Understood within the context of Jung’s psychology, such rigorous honesty is a far cry from any moral irresponsibility. On the contrary the moral demand to confront one’s shadow grounds a harrowing, lifelong Self-examination under the scrutiny of the Self’s critique of one’s conscious position made most tellingly through the dream. Such a process demands a far more prolonged, deeper and extensive examination of conscience and an accompanying penitential sensitivity than collective religions can provide with their lists of general sins. These lists of sins do, indeed, document the truly dehumanizing, but because of their general nature fall short of identifying
the specific evil of an individual life as do dreams. Jung is explicit in his statement that such morally rigorous, often humiliating, shadow work is the work of a lifetime.29
The process is even more demanding when shadow reclamation takes the form of withdrawing a negative projection cast upon a community, especially upon a community bonded by a system of counter-beliefs presided over by a competing monotheistic God. Such collective demonization may be systemic to monotheistic consciousness, which to date has tended to relate to other and competing monotheistic communities as embodying, if not evil itself, at least an intransigent heart hardened against the preferred version of the One true God. This projection, to date apparently unavoidable in monotheistic collective consciousness, targets the competing community for conversion, genocidal extermination or, at best, a rejective tolerance in the ghetto.
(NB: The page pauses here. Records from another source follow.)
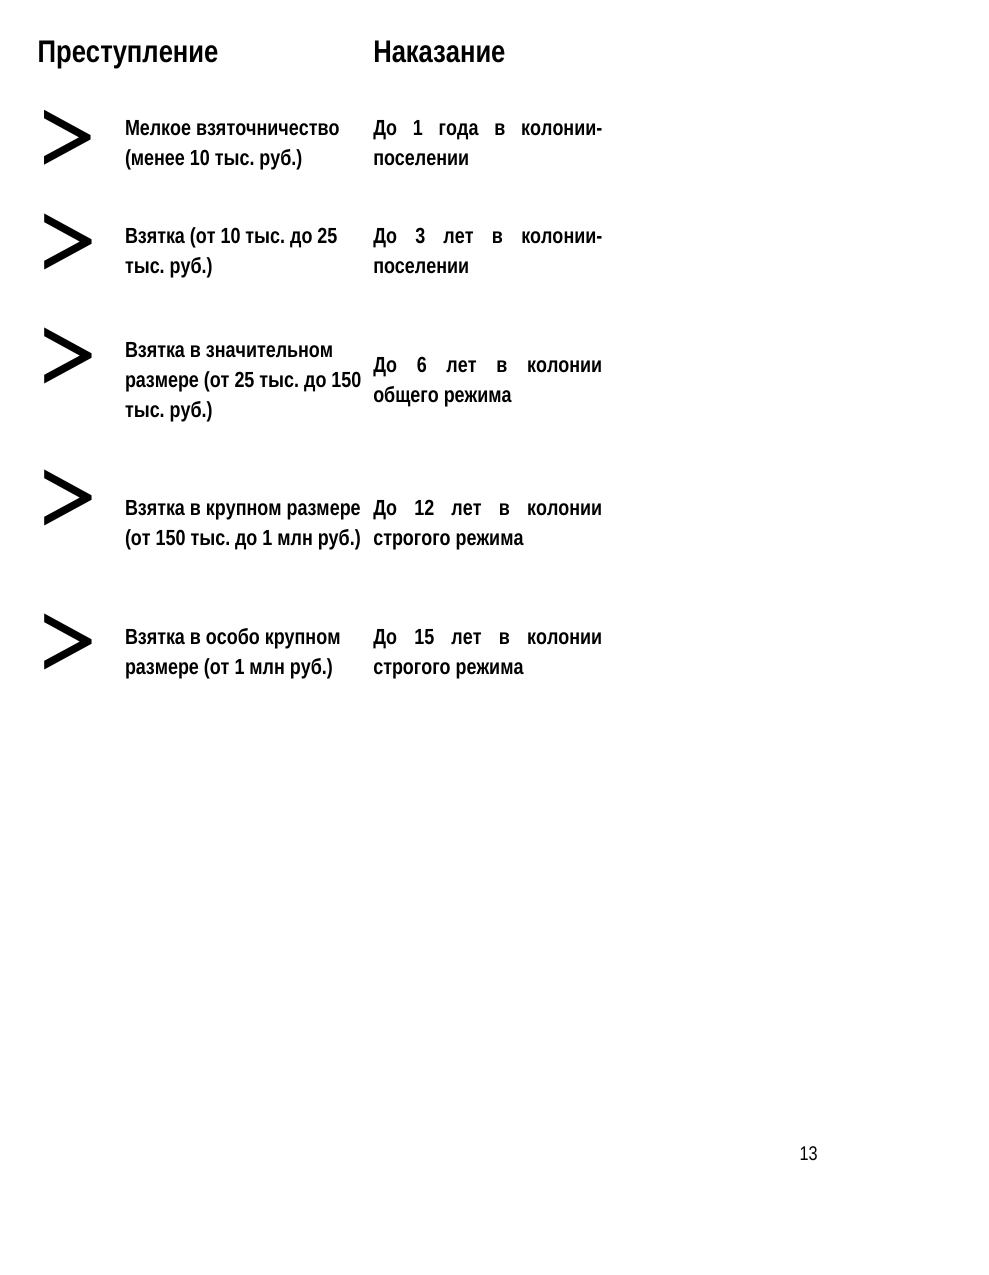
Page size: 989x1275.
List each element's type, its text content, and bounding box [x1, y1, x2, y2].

table_cell > [36, 193, 107, 307]
table_cell > [36, 307, 107, 449]
table_header Наказание [372, 38, 603, 90]
table_cell Взятка в значительном размере (от 25 тыс. до 150 тыс. руб.) [107, 307, 372, 449]
table_cell До 3 лет в колонии- поселении [372, 193, 603, 307]
table_header Преступление [36, 38, 372, 90]
table_cell > [36, 593, 107, 681]
table_cell Взятка в особо крупном размере (от 1 млн руб.) [107, 593, 372, 681]
text 13 [799, 1144, 817, 1164]
table_cell До 6 лет в колонии общего режима [372, 307, 603, 449]
table_cell До 1 года в колонии- поселении [372, 90, 603, 193]
table_cell > [36, 90, 107, 193]
table_cell Мелкое взяточничество (менее 10 тыс. руб.) [107, 90, 372, 193]
table_cell До 12 лет в колонии строгого режима [372, 450, 603, 593]
table_cell До 15 лет в колонии строгого режима [372, 593, 603, 681]
table_cell Взятка в крупном размере (от 150 тыс. до 1 млн руб.) [107, 450, 372, 593]
table_cell > [36, 450, 107, 593]
table_cell Взятка (от 10 тыс. до 25 тыс. руб.) [107, 193, 372, 307]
If the psychological dynamism operative in the discomfort with variant or contradicting forms and communities of monotheism shown by monotheistic communities to each other could be identified, such identification would contribute to the uncovering of the connection between communal monotheism and violence. Jung’s psychology casts some considerable light on the historically and so empirically evident connection between monotheistic faith and death. For Jung’s psychology strongly implies that monotheistic communities may need to project their shadow and so to demonize their variants as endemic to the process of their self-making or bonding under the One true God.